Image Gallery

SO2 over Eastern Europe

Figure 1: GOME SO2 total columns above Europe averaged over the period 15-29 February 1996. Enhanced SO2 levels observed in Eastern Europe are most likely emissions from coal power plants. During this period surface temperatures were extremely low so that private household may also have contributed to the high SO2 values (Eisinger and Burrows, 1999)

Arctic Ozone loss 1997

Figure 2: GOME time series of mean Arctic vortex ozone volume mixing ratios on the 475 K isentropic potential temperature surface (about 19 km altitude) during Arctic winter/spring season 1996/97. Solid points are the GOME results and error bars are the 1sigma standard deviations from averaging inside the polar vortex. The solid line represents the ozone time series, where the subsidence of the vortex has been calculated from diabatic heating rates and the accumulated diabatic ozone changes (bottom plot) were subtracted from the original times series. This curve provides an estimate of the true chemical ozone loss during the course of the winter. Between middle of February and early May 1997 an accumulated ozone loss of 52% have been derived (Bramstedt et al. 2000). For more information on ozone profile retrieval contact Kai-Uwe Eichmann.

UV Index Jan 1998

Figure 3: Mean surface UV index in January 1998 derived from GOME data. Radiative transfer calculations using the total ozone information from GOME determines the clear-sky surface UV flux. Cloud information are derived from estimation of the Lambertian equivalent reflectivitity (LER), which is defined as the surface albedo in an aerosol and cloud free atmosphere that provides the appropiate top-of-atmosphere radiance observed by GOME. High LER are indicative of the presence of clouds and the LER values are used to estimate the cloud attenuation of the UV surface flux. The UV index is an erythemally weighted integrated surface flux (Erythema=sun burn) and is normally calculated for local noon time (maximum exposure) condition.

H2CO 1998

Figure 4: Formaldehyde annual mean vertical columns from GOME in 1998. High amounts of HCHO have been observed in particular above rain forests in equatorial regions. They are probably due to high biogenic emissions of terpenes and isoprenes.
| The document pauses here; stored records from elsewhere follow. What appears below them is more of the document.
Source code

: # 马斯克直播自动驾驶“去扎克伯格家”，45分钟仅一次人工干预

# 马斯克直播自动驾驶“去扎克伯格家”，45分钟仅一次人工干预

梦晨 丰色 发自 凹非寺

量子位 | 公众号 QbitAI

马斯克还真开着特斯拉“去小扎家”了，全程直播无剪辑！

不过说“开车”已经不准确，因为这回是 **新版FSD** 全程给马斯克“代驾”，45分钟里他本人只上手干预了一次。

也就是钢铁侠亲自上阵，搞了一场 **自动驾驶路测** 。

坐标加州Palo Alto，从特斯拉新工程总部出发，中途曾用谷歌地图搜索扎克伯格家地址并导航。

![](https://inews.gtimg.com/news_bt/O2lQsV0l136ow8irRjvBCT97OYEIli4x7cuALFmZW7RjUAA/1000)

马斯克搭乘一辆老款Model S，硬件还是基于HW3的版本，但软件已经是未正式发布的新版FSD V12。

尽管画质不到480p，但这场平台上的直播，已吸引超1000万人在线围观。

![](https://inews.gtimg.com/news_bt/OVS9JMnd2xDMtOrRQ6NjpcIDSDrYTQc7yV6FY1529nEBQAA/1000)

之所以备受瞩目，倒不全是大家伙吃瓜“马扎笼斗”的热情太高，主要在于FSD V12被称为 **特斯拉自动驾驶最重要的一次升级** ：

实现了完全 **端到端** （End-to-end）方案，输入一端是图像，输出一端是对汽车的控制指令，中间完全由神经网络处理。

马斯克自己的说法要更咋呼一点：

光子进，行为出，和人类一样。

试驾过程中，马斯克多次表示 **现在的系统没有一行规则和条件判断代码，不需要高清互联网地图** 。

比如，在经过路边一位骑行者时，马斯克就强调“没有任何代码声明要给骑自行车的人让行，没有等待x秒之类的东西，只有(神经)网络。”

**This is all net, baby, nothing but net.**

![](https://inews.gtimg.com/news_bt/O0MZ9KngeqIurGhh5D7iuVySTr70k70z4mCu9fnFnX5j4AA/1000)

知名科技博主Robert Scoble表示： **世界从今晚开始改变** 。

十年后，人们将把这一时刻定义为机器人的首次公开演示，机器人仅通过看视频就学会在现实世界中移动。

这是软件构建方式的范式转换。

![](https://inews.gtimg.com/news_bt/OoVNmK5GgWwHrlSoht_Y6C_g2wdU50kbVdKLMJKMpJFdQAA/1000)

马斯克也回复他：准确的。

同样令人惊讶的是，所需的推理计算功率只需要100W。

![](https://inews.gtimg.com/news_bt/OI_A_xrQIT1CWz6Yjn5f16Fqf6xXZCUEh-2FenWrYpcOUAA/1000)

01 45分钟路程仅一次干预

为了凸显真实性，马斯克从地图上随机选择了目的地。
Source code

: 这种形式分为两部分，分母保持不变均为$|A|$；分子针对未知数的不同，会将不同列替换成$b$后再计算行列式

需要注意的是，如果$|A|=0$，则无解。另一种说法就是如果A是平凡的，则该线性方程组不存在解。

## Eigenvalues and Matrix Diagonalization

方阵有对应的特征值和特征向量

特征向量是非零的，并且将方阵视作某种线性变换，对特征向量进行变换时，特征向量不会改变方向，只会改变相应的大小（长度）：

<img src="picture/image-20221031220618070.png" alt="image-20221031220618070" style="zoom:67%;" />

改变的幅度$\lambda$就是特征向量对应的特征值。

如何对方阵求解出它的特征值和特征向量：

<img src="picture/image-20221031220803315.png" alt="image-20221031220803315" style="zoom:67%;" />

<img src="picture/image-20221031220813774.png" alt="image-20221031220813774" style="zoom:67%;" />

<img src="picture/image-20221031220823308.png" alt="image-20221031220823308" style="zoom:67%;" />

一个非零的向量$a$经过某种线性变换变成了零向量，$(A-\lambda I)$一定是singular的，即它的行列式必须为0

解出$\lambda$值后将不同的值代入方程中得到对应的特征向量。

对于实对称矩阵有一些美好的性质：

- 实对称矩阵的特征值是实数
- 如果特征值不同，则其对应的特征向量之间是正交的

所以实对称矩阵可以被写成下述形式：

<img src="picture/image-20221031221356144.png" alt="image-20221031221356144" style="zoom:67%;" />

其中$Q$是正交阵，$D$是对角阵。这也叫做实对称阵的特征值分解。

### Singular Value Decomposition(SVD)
Further information about HCHO evaluation is available on the IUP DOAS page) or please contact Folkard Wittrock.

GOME Total Ozone

Figure 5: March northern hemispheric total ozone distributions 1996-2000 (from left to right and top to bottom) and climatogical mean from Nimbus7/TOMS 1979-1993 (bottom right). After extended periods of very low stratospheric temperatures in the polar region during winter, low total ozone columns were observed in March (1996, 1997, and 2000). The mean position of the polar vortex, a stratospheric cyclone, where low ozone was measured is indicated by the dashed contour. High total ozone values throughout the northern hemisphere (NH) were found following winters with warmer stratospheric temperatures (1998 and 1999). The Arctic stratospheric winter/spring seasons exhibit high interannual dynamic variability in meteorology and ozone and leads to very different levels of chemical ozone depletion each year. The Greenwich meridian (0ºE) points towards the bottom in the stereographic projection.